Location: Lansing, MI
2,947 posts, read 7,027,301 times
Reputation: 3272
Quote:
Originally Posted by NilaJones View Post
NC for is for people who do not have the skills to deal with their emotions directly.

It's a crutch, and he is telling you he needs it. I'm sorry; I know it is painful to do something so unhealthy, especially at a time like this .

Were his emotional issues part of the reason for the breakup?
You're implying that this is used by people that are emotionally unhealthy, and that is putting a negative spin on it. In reality, NC actually IS healthy for a lot of people because it is a grounding experience that allows them to center their emotional balance after something like a breakup from a person whom they care about.

OP - once you've had a relationship and brought deep emotions into caring for another person, you HAVE to emotionally distance yourself so that you don't keep getting sucked down a rabbit hole with a person whom, by your admission here, you are not in love with. Caring for a person, sharing deep connections and intimate moments are not easily forgotten.
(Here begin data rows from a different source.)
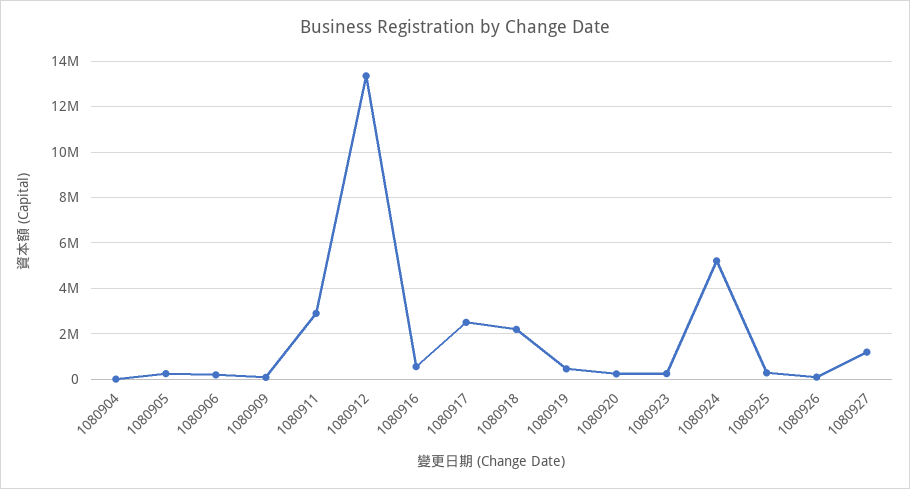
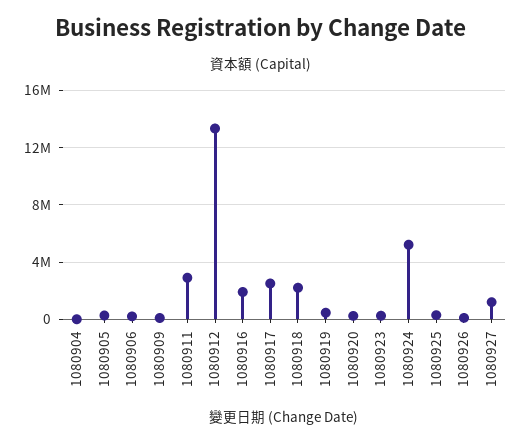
  {
    "1080904": 0,
    "1080905": 500000,
    "1080906": 0,
    "1080909": 0,
    "1080911": 3000000,
    "1080912": 13500000,
-   "1080916": 500000,
+   "1080916": 2000000,
    "1080917": 2500000,
    "1080918": 2000000,
    "1080919": 500000,
    "1080920": 0,
    "1080923": 500000,
    "1080924": 5000000,
    "1080925": 500000,
    "1080926": 0,
    "1080927": 1000000
  }

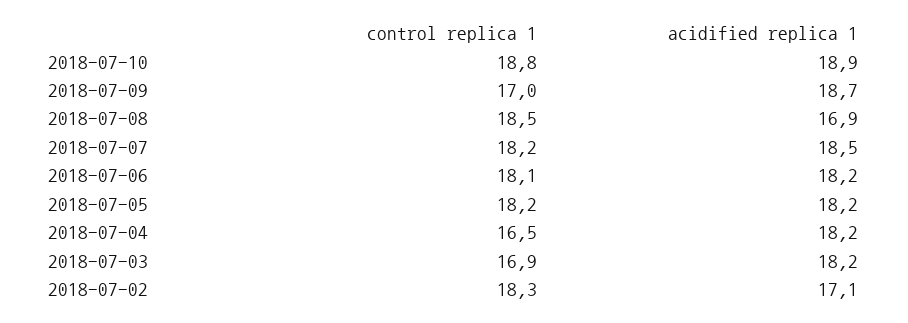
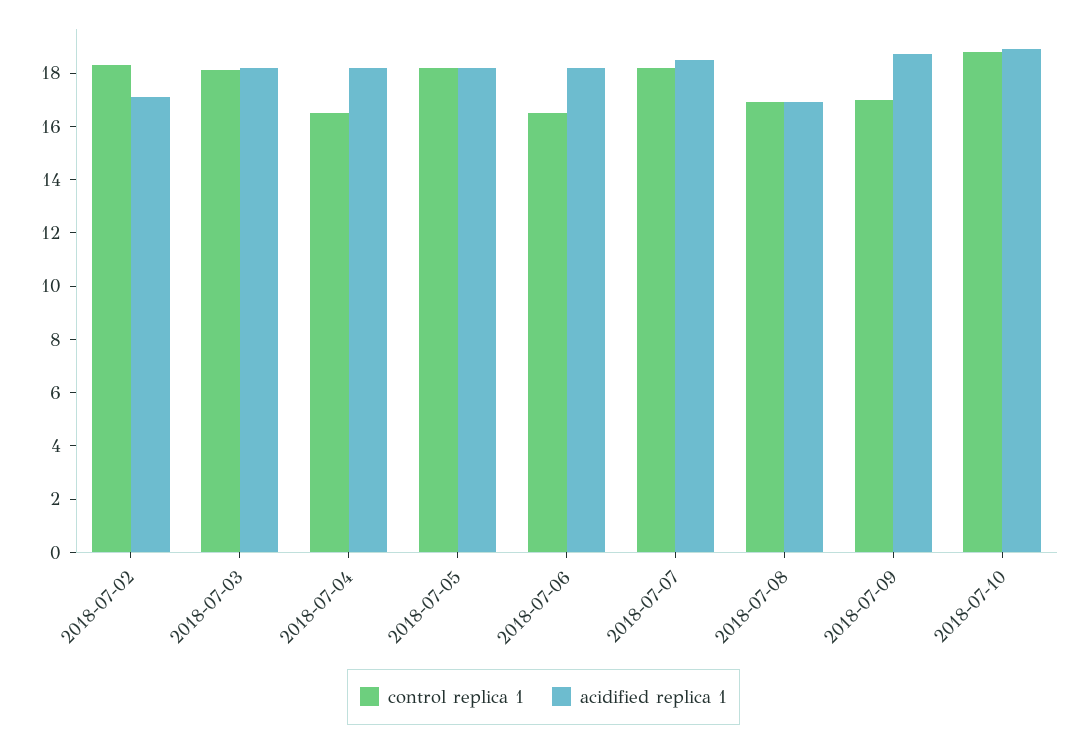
  {
    "control replica 1": {
      "2018-07-10": 18.8,
      "2018-07-09": 17,
-     "2018-07-08": 18.5,
+     "2018-07-08": 17,
      "2018-07-07": 18.2,
-     "2018-07-06": 18.1,
+     "2018-07-06": 16.5,
      "2018-07-05": 18.2,
      "2018-07-04": 16.5,
-     "2018-07-03": 16.9,
+     "2018-07-03": 18,
      "2018-07-02": 18.3
    },
    "acidified replica 1": {
      "2018-07-10": 18.9,
      "2018-07-09": 18.7,
      "2018-07-08": 16.9,
      "2018-07-07": 18.5,
      "2018-07-06": 18.2,
      "2018-07-05": 18.2,
      "2018-07-04": 18.2,
      "2018-07-03": 18.2,
      "2018-07-02": 17.1
    }
  }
How do you get through all the baggage? 1) rediscover who YOU are. Not who you were married, rebound, or rebound on the rebound. Deep down, discover the person you want to be in this life. 2) create goals for you to work toward. 3) process WHY your marriage failed. Don't fall into the trap blaming the former spouse; instead, look into how you played the role that helped it. Then, figure out what you can learn to do better.